Arnold Schwarzenegger likes a good Hummer. After spotting a convoy of Humvees while filming the movie Kindergarten Cop in 1990, the tough-guy icon convinced American General to make a consumer version of the military vehicle. Seeing the potential, General Motors bought the Hummer name and has donated the vehicles, which get about 10 miles to the gallon, to help raise money for Schwarzenegger’s charity organization, the Inner-City Games Foundation. In a quintessential moment of branding the Hummer image onto the public’s imagination, Schwarzenegger drove former New York Mayor Rudolph Giuliani to ABC’s studios in a sunset-orange Hummer H2, leading a convoy down Broadway to kick off the New York Auto Show for GM in 2001. “With four Hummers he has embodied the worldview of total domination of the planet,” said Tyler Snortum-Phelps, director of the Green Party’s Camejo for California Governor campaign.
In an environmental statement released late last month, however, Schwarzenegger broke ranks with President Bush on relaxing clean-air standards for new and expanded power plants, refineries and other industrial facilities, saying that he would direct the state Air Resources Board “to propose state regulations to ensure that new facilities do not worsen our air quality.” Schwarzenegger called for the state to “fully enforce” laws to protect water resources and called on the federal government to “purchase the remaining offshore oil leases” back from oil companies to prevent future offshore drilling, as in Florida.

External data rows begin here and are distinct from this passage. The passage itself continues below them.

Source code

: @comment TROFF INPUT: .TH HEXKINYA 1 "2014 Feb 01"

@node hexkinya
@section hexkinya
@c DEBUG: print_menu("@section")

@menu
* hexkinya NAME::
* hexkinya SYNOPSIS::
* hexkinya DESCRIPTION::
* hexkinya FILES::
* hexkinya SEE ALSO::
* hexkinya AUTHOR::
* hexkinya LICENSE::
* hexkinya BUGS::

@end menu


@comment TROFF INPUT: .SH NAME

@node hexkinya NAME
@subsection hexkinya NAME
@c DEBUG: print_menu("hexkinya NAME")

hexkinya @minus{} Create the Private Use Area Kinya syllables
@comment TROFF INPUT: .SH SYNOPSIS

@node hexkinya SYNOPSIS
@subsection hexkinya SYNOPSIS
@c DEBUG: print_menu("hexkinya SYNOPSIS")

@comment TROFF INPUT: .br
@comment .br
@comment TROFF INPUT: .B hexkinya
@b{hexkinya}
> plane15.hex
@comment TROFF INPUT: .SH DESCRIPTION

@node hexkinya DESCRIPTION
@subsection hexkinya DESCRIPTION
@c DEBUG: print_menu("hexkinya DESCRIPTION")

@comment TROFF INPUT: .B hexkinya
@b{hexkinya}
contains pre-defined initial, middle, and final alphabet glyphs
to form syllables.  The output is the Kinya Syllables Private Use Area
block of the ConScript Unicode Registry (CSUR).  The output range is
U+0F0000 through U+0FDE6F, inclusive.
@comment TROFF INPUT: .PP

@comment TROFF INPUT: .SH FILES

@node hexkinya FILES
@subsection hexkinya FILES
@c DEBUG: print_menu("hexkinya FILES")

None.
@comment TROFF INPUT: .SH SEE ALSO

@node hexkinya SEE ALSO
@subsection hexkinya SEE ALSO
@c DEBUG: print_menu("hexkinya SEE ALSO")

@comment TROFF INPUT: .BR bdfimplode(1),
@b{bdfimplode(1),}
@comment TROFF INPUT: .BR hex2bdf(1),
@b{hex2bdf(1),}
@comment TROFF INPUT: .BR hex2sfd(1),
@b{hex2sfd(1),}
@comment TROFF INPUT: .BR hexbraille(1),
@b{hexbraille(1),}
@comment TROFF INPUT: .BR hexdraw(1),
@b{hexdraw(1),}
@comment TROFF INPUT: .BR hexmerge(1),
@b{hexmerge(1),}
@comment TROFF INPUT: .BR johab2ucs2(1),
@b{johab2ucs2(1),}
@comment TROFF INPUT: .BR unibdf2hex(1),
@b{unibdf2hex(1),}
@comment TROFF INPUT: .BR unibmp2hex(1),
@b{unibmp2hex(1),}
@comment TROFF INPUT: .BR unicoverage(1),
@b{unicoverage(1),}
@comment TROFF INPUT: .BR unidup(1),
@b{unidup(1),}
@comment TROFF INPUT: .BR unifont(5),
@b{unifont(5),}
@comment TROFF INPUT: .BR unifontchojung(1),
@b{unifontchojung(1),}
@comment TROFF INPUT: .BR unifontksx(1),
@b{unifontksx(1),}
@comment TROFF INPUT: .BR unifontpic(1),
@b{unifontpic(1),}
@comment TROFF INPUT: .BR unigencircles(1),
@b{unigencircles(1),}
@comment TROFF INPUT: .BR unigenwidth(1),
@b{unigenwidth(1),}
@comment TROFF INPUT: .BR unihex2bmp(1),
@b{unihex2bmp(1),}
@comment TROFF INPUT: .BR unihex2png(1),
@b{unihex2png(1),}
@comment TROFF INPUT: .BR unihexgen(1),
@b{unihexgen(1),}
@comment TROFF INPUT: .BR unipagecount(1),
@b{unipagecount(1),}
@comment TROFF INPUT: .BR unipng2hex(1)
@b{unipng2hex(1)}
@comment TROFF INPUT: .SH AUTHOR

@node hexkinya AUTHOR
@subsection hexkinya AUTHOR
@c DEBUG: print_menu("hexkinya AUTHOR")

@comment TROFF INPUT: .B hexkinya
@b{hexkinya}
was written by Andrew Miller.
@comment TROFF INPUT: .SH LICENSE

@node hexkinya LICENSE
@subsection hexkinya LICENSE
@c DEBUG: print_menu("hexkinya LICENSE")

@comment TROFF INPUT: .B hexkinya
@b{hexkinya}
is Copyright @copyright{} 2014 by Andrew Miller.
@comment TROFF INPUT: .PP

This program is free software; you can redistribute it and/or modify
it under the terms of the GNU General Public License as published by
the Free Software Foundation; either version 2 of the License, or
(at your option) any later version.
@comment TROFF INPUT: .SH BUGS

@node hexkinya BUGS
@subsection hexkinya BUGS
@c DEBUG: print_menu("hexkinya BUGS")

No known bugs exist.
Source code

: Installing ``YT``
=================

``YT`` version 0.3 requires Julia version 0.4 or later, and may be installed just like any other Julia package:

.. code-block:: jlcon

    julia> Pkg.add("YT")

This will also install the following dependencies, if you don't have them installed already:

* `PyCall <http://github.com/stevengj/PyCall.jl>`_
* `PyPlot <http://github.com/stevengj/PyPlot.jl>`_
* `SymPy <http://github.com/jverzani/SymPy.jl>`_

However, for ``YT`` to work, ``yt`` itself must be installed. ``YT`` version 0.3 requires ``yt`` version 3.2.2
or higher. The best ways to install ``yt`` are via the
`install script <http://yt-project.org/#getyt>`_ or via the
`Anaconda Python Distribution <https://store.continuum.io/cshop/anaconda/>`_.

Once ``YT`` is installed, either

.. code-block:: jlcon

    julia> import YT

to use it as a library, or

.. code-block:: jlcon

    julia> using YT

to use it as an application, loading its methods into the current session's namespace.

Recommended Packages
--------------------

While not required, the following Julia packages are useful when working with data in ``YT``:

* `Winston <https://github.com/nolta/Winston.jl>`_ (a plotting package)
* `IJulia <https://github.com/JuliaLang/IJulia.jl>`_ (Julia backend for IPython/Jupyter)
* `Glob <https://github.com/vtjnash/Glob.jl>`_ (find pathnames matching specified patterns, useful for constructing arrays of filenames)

He further pledged to promote hydrogen vehicles in California.
McClintock — who has a rating of 0 out of 100 from the League of Conservation Voters — backs the Bush administration’s recent move to rescind mandatory air-pollution controls for major industries when they upgrade, expand or build new plants. He views the historic requirement under the federal Clean Air Act as a disincentive to build new facilities, said John Stoos, deputy director of the Republican’s campaign. “Senator McClintock is in strong support of Bush,” he said.
So far state environmental organizations strongly back Governor Gray Davis, despite the fact that air pollution and other problems may be worsening. They laud him for his appointments to the state’s environmental boards and commissions and for signing legislation that sets the state at the forefront of the environmental movement, such as the bill to cut greenhouse-gas emissions from autos.
“Gray Davis, arguably, has been one of the best governors on the environment this state has ever had,” said Mastrodonato of the California League of Conservation Voters, which is urging a no vote on recall and a yes vote on Bustamante. He also has signed bills to clean up diesel trucks and buses, acquire more parkland, protect children’s health from environmental pollution, and encourage the use of renewable energy. However, growth and countervailing forces, such as the state budget crisis and relaxation of federal standards by the Bush administration, have undercut environmental quality at the same time. “Results on the ground cannot be clearly shouldered by the governor. There’s a lot that’s beyond control of the governor,” said Mastrodonato.